The growing success of our meetings were reported to the President who was by now getting anxious and was preparing for a showdown. His opportunity came when we planned to hold a large rally in Anuradhapura. In order to capitalize on the large crowds that congregate there on religious holidays we had arranged to hold our meeting on a Poya day in a large playground. We were sure of a historic gathering and every effort was made to make it a major event. This must have been conveyed to Premadasa who banned the meeting by slapping a prohibitory order.

When the party leaders met at the Anuradhapura Resthouse, Police bigwigs came there with copies of the order and requested us to cancel the meeting. Following the President’s wishes they had been ordered by the IGP to stop the DUNF meeting at any cost. In the meanwhile our supporters were coming in from all parts of the country and were congregating in the new city area expecting to attend the rally. After a hurried consultation we decided that it would be a fatal blow to the party if we abandoned the meeting. However there was no doubt regarding the determination of the police to stop us. So we decided on a strategy of making it appear to be a religious gathering.

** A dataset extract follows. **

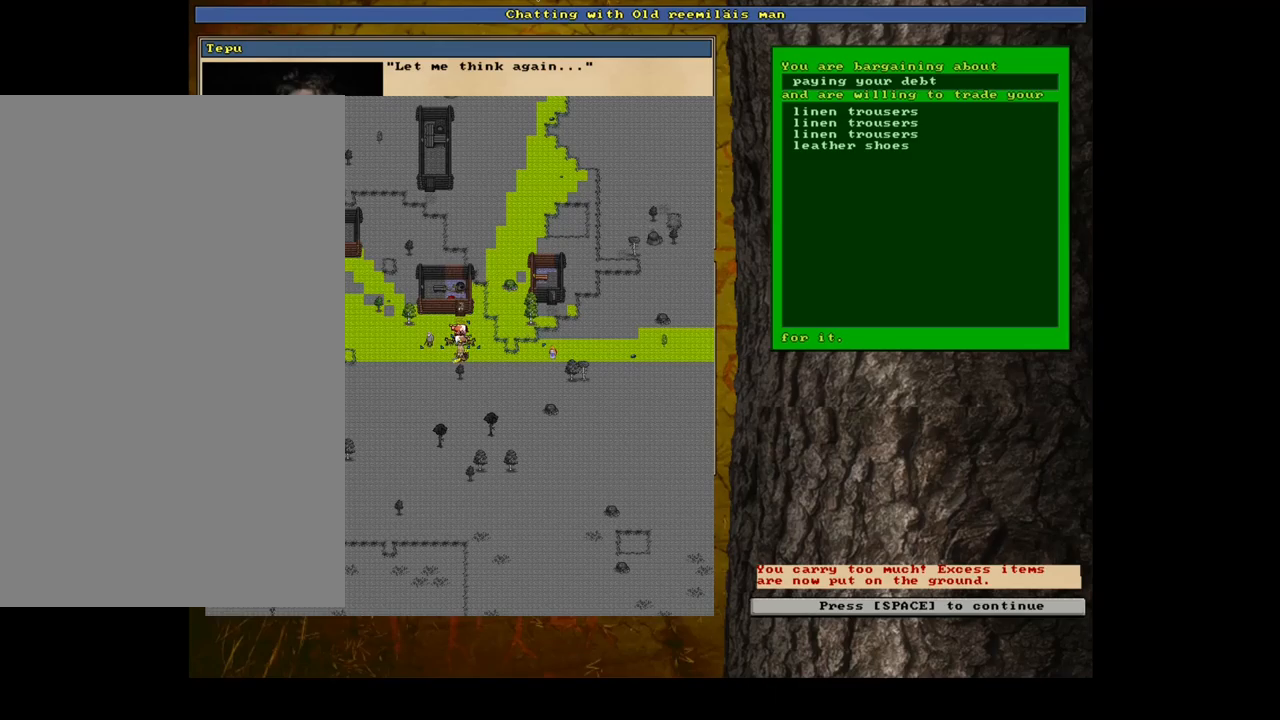
{"keys": [], "mouse": [], "events": [[133, "space", "up"]]}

We divided our followers into four groups who wended their way from different directions to the Ruvanweliseya carrying baskets of flowers to be offered at the dagoba. Each group was led by party seniors who were to ensure that there was no violence. Fortunately a chief of a temple in Anuradhapura who was earlier an undergraduate at Vidyodaya University and a well known Sinhala lyric writer and a friend of mine, agreed to my request to come to the dagoba area to administer pansil thereby giving credence to our claims of religious devotion. This got us out of a difficult predicament as my friend the priest was well regarded by the police who then decided to stand by rather than confront us.

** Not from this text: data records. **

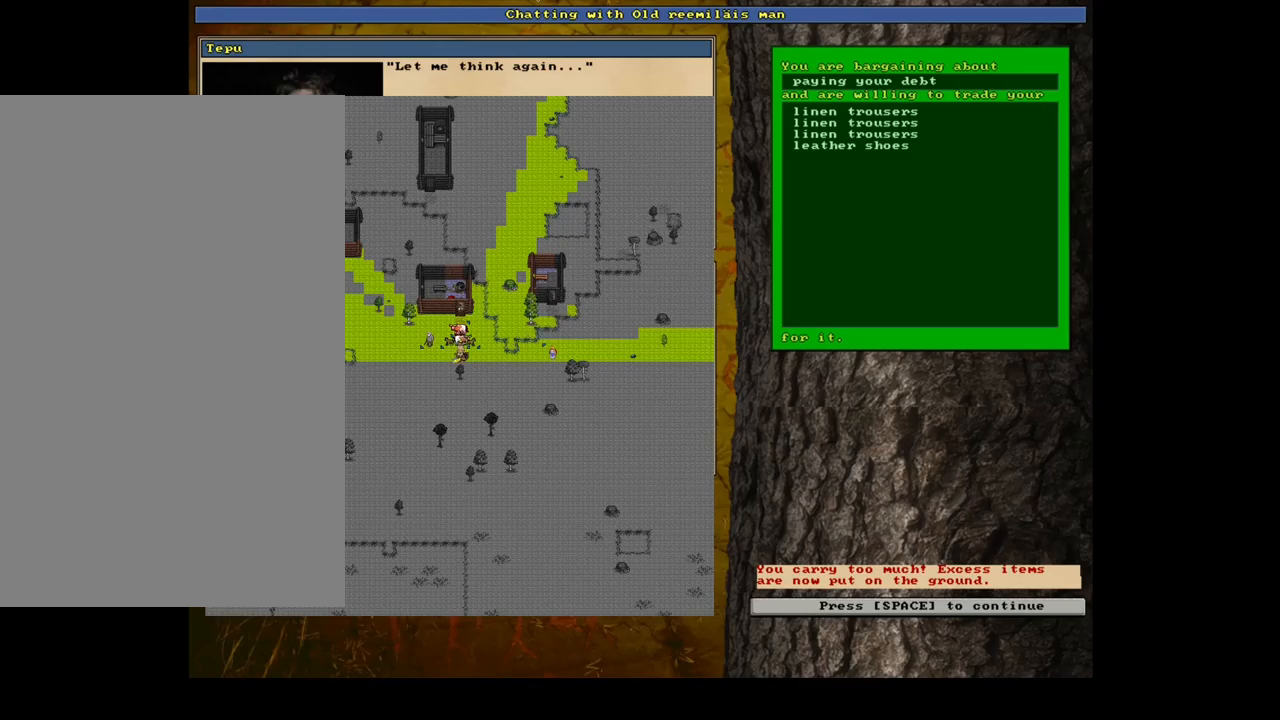
{"keys": [], "mouse": [], "events": []}
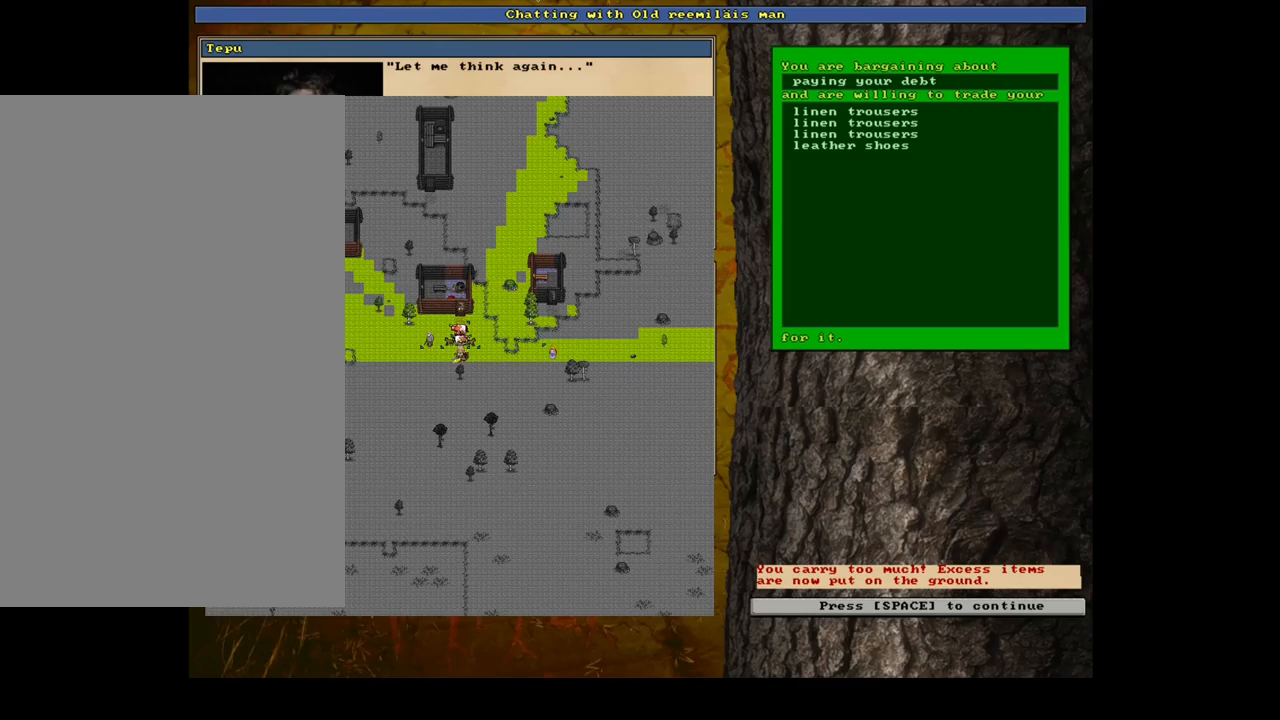
{"keys": [], "mouse": [], "events": [[33, "escape", "down"], [133, "escape", "up"]]}
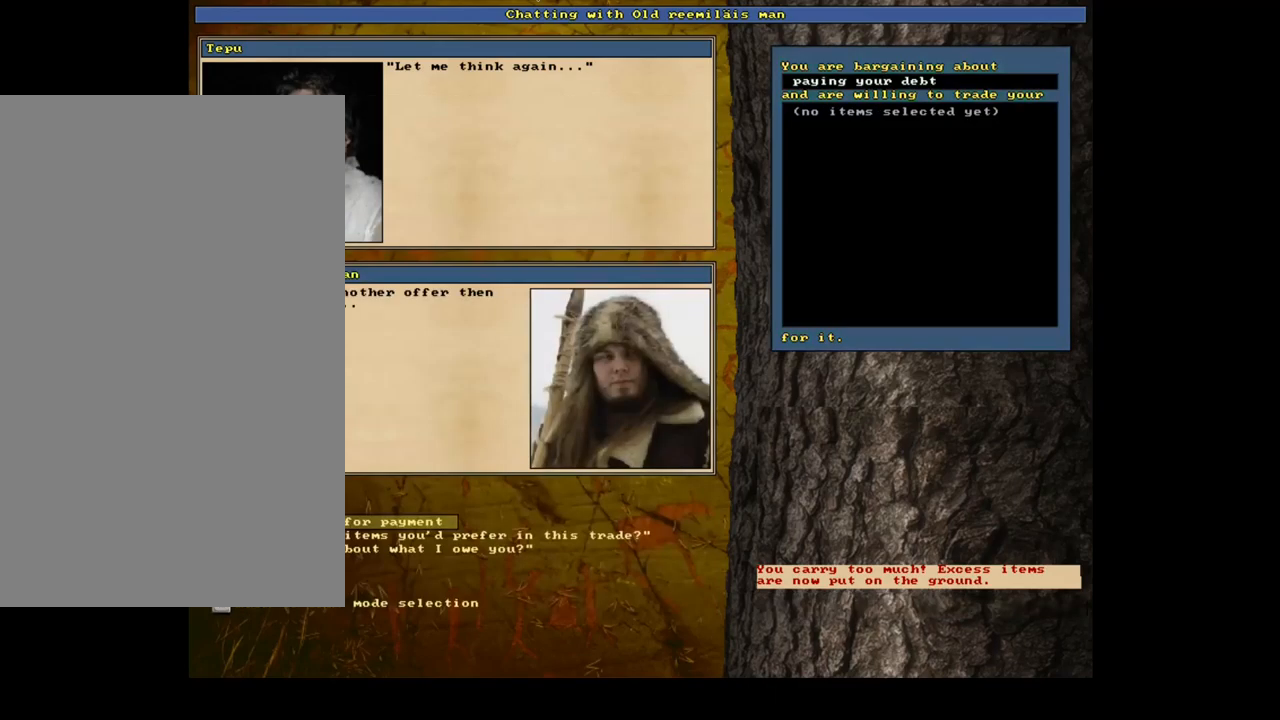
{"keys": [], "mouse": [], "events": []}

I can remember as an aside that the famous singer Gunadasa Kapuge, who was attached to the Raja Rata Radio, also joined us in an inebriated state and started chanting Buddhist stanzas much to the amusement of the audience. He had come to meet the priest and wandered into our meeting. We dispersed peacefully and held a press conference the following day in Colombo probably annoying the President who was spoiling for a fight and did not want a peaceful resolution in the sacred city. By this time the DUNF was beginning to attract much attention and was setting the political agenda by highlighting anti-government issues which the SLFP had been reluctant or unable to convey to the masses of voters who were now beginning to get disenchanted.

Denzil Kobbekaduwa

Gamini, Denzil Kobbekaduwa and I were friends from our time as students at Trinity College in Kandy. With the civil war sapping the growth momentum of the country the government was losing its popularity and many were turning to the army as a saviour of the integrity of the country. This was symbolized by the emergence of the charismatic Denzil K as a leader of the new national minded army. Earlier Army Commanders, however competent they may have been, were “Sandhurst types” who did not win national recognition. The SLFP and the DUNF were all praise for Denzil adding to the fears of Premadasa. All Sri Lankan presidents, including Mahinda Rajapaksa, were afraid of Army Commanders and were on the lookout for any suspicious move by the army top brass.

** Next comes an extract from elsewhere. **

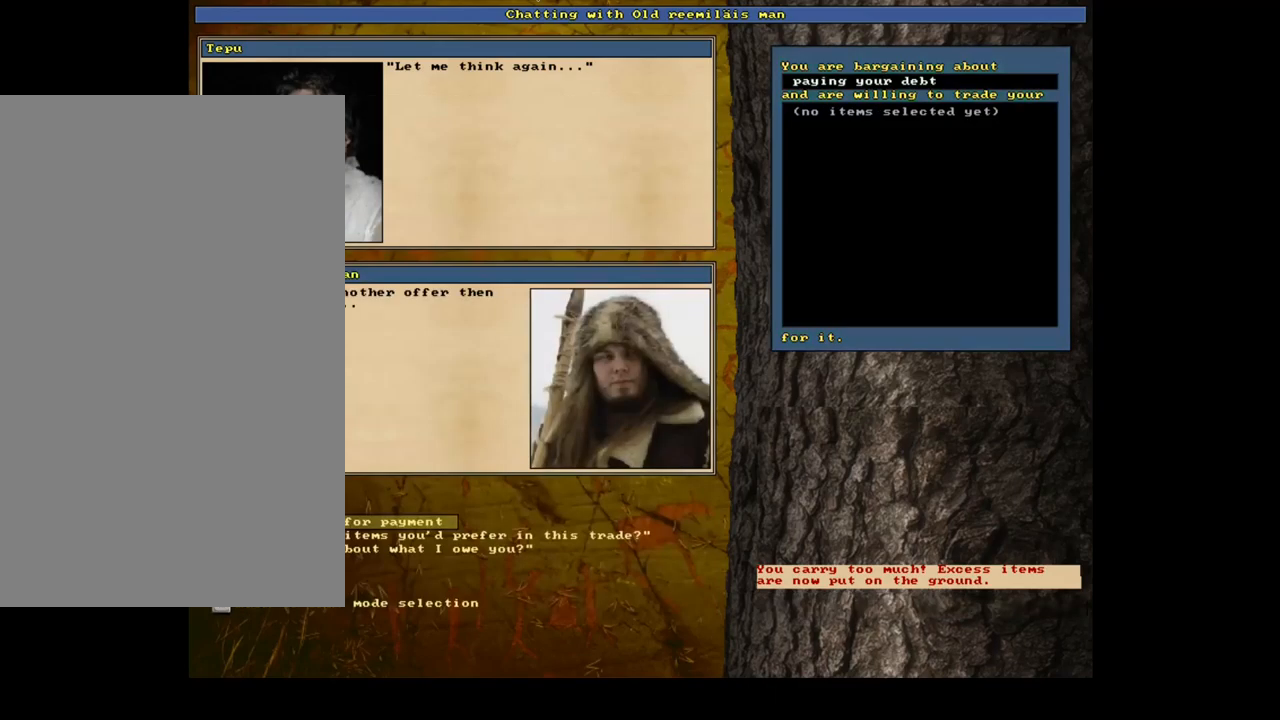
{"keys": [], "mouse": [], "events": []}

Mahinda Rajapaksa who got on well with army Commander Fonseka during the war later became apprehensive after the victorious army boss planned a massive celebratory jamboree in Colombo. Premadasa who knew of Denzil’s kinship links with the Ratwattes and personal friendship with several DUNF leaders, began to keep tabs on him though there was no open confrontation. Since Gamini was already under surveillance it was decided that Denzil should contact me with messages which I would then convey to the DUNF leaders. In addition to our Trinity connection my younger brother, Major General Asoka Amunugama, had served as Denzil’s ADC in the northern theatre.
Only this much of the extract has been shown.